REQUIRED WORK. Please go line by line through the material and copy each one containing the word "Devotos".

★ ★ ★ ★ ★

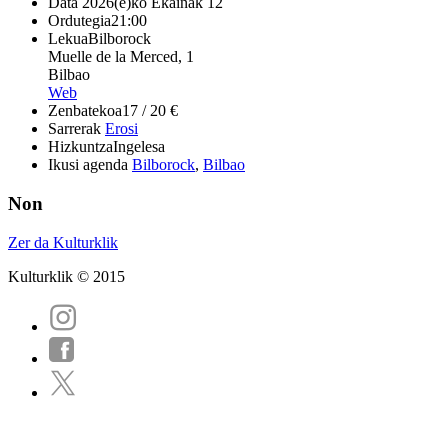
Data
2026(e)ko Ekainak 12
Ordutegia
21:00
Lekua
Bilborock
Muelle de la Merced, 1
Bilbao
Web
Zenbatekoa
17 / 20 €
Sarrerak
Erosi
Hizkuntza
Ingelesa
Ikusi agenda
Bilborock
,
Bilbao
Non
Zer da Kulturklik
Kulturklik © 2015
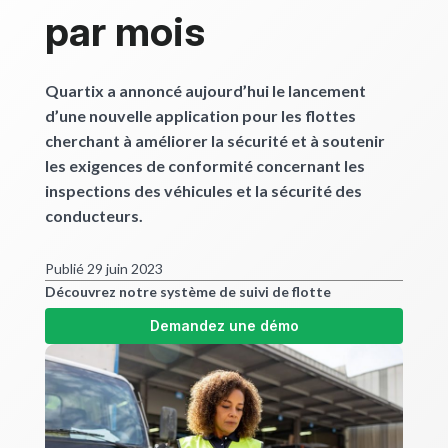
par mois
Quartix a annoncé aujourd’hui le lancement
d’une nouvelle application pour les flottes
cherchant à améliorer la sécurité et à soutenir
les exigences de conformité concernant les
inspections des véhicules et la sécurité des
conducteurs.
Publié 29 juin 2023
Découvrez notre système de suivi de flotte
Demandez une démo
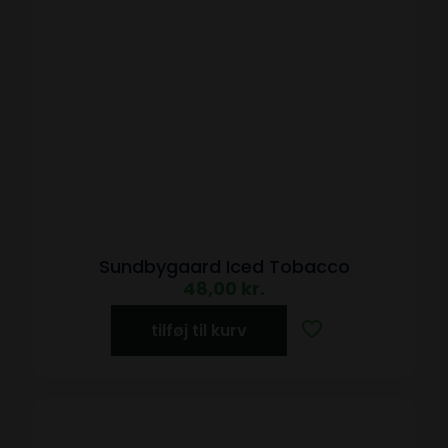
Sundbygaard Iced Tobacco
48,00
kr.
tilføj til kurv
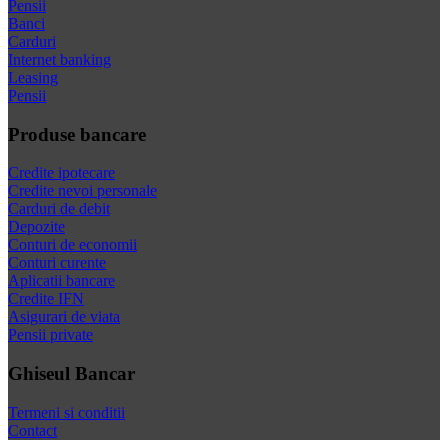
Pensii
Banci
Carduri
Internet banking
Leasing
Pensii
Produse bancare
Credite ipotecare
Credite nevoi personale
Carduri de debit
Depozite
Conturi de economii
Conturi curente
Aplicatii bancare
Credite IFN
Asigurari de viata
Pensii private
Ghiseul Bancar
Termeni si conditii
Contact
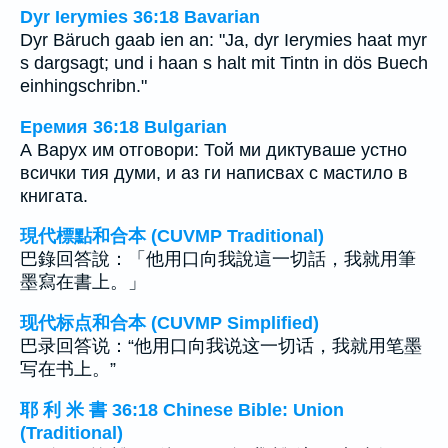
Dyr Ierymies 36:18 Bavarian
Dyr Bäruch gaab ien an: "Ja, dyr Ierymies haat myr
s dargsagt; und i haan s halt mit Tintn in dös Buech
einhingschribn."
Еремия 36:18 Bulgarian
А Варух им отговори: Той ми диктуваше устно
всички тия думи, и аз ги написвах с мастило в
книгата.
現代標點和合本 (CUVMP Traditional)
巴錄回答說：「他用口向我說這一切話，我就用筆
墨寫在書上。」
现代标点和合本 (CUVMP Simplified)
巴录回答说：“他用口向我说这一切话，我就用笔墨
写在书上。”
耶 利 米 書 36:18 Chinese Bible: Union
(Traditional)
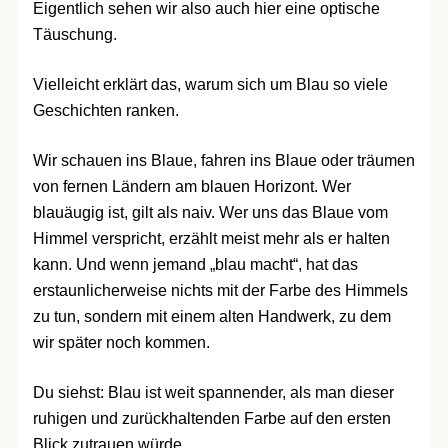
Eigentlich sehen wir also auch hier eine optische
Täuschung.
Vielleicht erklärt das, warum sich um Blau so viele
Geschichten ranken.
Wir schauen ins Blaue, fahren ins Blaue oder träumen
von fernen Ländern am blauen Horizont. Wer
blauäugig ist, gilt als naiv. Wer uns das Blaue vom
Himmel verspricht, erzählt meist mehr als er halten
kann. Und wenn jemand „blau macht“, hat das
erstaunlicherweise nichts mit der Farbe des Himmels
zu tun, sondern mit einem alten Handwerk, zu dem
wir später noch kommen.
Du siehst: Blau ist weit spannender, als man dieser
ruhigen und zurückhaltenden Farbe auf den ersten
Blick zutrauen würde.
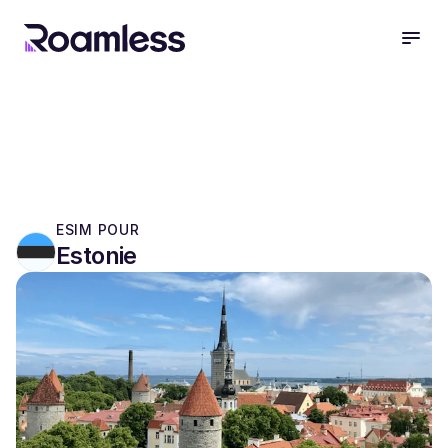
open
ESIM POUR
Estonie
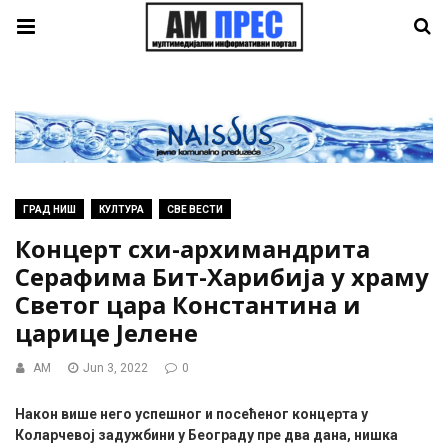
ГРАД НИШ
КУЛТУРА
СВЕ ВЕСТИ
Концерт схи-архимандрита
Серафима Бит-Харибија у храму
Светог цара Константина и
царице Јелене
AM
Jun 3, 2022
0
Након више него успешног и посећеног концерта у
Коларчевој задужбини у Београду пре два дана, нишка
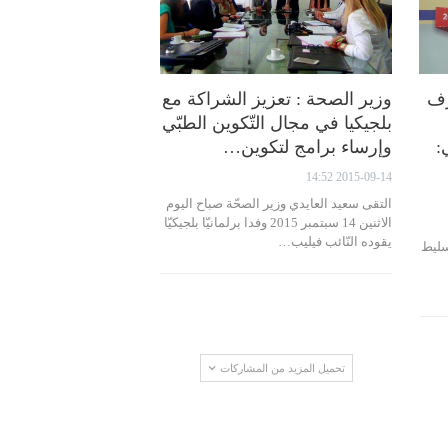
رف
وزير الصحة : تعزيز الشراكة مع
بلجيكيا في مجال التّكوين الطبّي
:
وإرساء برامج لتكوين…
2015-09-14 14:52
التقى سعيد العايدي وزير الصحّة صباح اليوم
الاثنين 14 سبتمبر 2015 وفدا برلمانيّا بلجيكيّا
يقوده النّائب فيليب…
سليط
تحميل المزيد من المشاركات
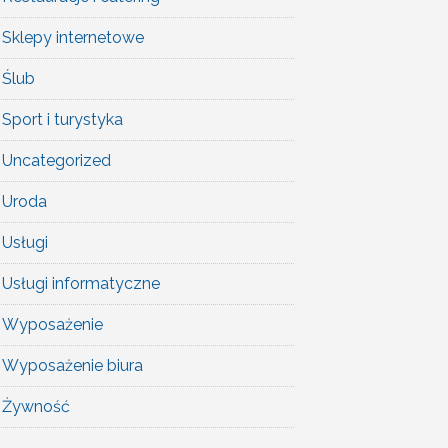
Sklepy internetowe
Ślub
Sport i turystyka
Uncategorized
Uroda
Usługi
Usługi informatyczne
Wyposażenie
Wyposażenie biura
Żywność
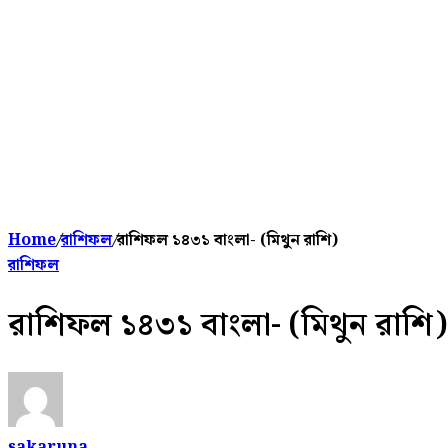
Home
/
রাশিফল
/
রাশিফল ১৪৩১ বাংলা- (মিথুন রাশি)
রাশিফল
রাশিফল ১৪৩১ বাংলা- (মিথুন রাশি)
sakaruna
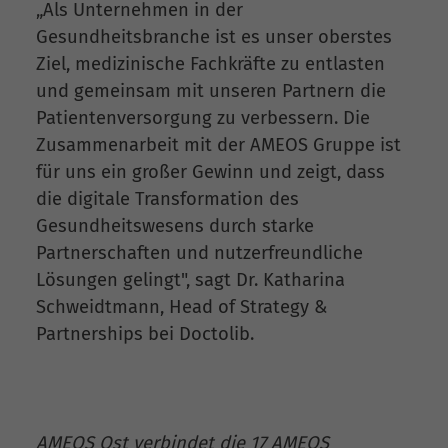
„Als Unternehmen in der
Gesundheitsbranche ist es unser oberstes
Ziel, medizinische Fachkräfte zu entlasten
und gemeinsam mit unseren Partnern die
Patientenversorgung zu verbessern. Die
Zusammenarbeit mit der AMEOS Gruppe ist
für uns ein großer Gewinn und zeigt, dass
die digitale Transformation des
Gesundheitswesens durch starke
Partnerschaften und nutzerfreundliche
Lösungen gelingt", sagt Dr. Katharina
Schweidtmann, Head of Strategy &
Partnerships bei Doctolib.
AMEOS Ost verbindet die 17 AMEOS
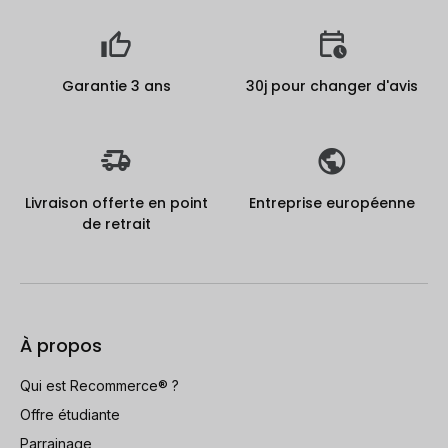
Garantie 3 ans
30j pour changer d'avis
Livraison offerte en point
Entreprise européenne
de retrait
À propos
Qui est Recommerce® ?
Offre étudiante
Parrainage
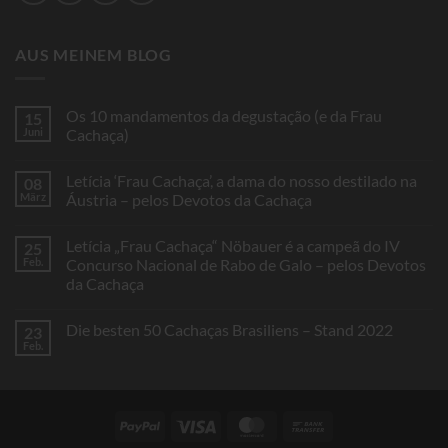
AUS MEINEM BLOG
Os 10 mandamentos da degustação (e da Frau
15
Juni
Cachaça)
Keine
Kommentare
Letícia ‘Frau Cachaça’, a dama do nosso destilado na
08
zu
Os
März
Áustria – pelos Devotos da Cachaça
10
mandamentos
Keine
da
Kommentare
Letícia „Frau Cachaça“ Nöbauer é a campeã do IV
25
degustação
zu
(e
Letícia
Feb.
Concurso Nacional de Rabo de Galo – pelos Devotos
da
‘Frau
da Cachaça
Frau
Cachaça’,
Cachaça)
a
Keine
dama
Kommentare
do
Die besten 50 Cachaças Brasiliens – Stand 2022
23
zu
nosso
Letícia
Feb.
destilado
Keine
„Frau
na
Kommentare
Cachaça“
Áustria
zu
Nöbauer
–
Die
é
pelos
besten
a
Devotos
50
campeã
PayPal
Visa
MasterCard
Bank
da
Cachaças
do
Cachaça
Brasiliens
Transfer
IV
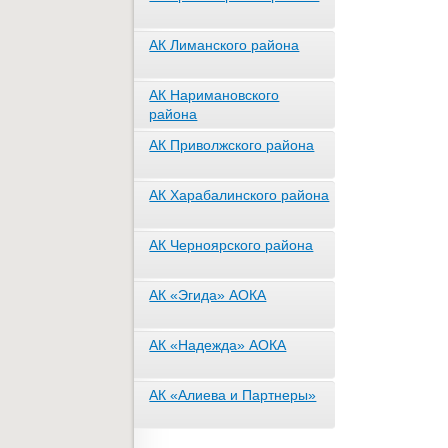
АК Лиманского района
АК Наримановского
района
АК Приволжского района
АК Харабалинского района
АК Черноярского района
АК «Эгида» АОКА
АК «Надежда» АОКА
АК «Алиева и Партнеры»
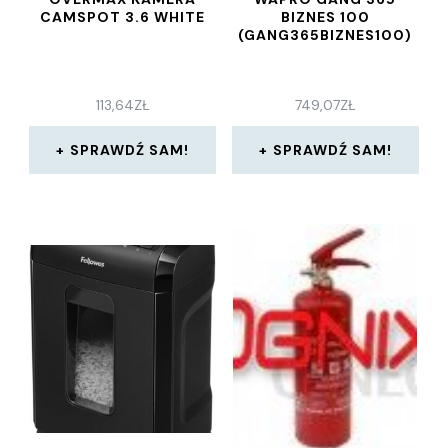
CAMSPOT 3.6 WHITE
BIZNES 100
(GANG365BIZNES100)
113,64
ZŁ
749,07
ZŁ
SPRAWDŹ SAM!
SPRAWDŹ SAM!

★ ★ ★ ★ ★

SOLUTION BELOW.
Áustria – pelos Devotos da Cachaça
Concurso Nacional de Rabo de Galo – pelos Devotos
Devotos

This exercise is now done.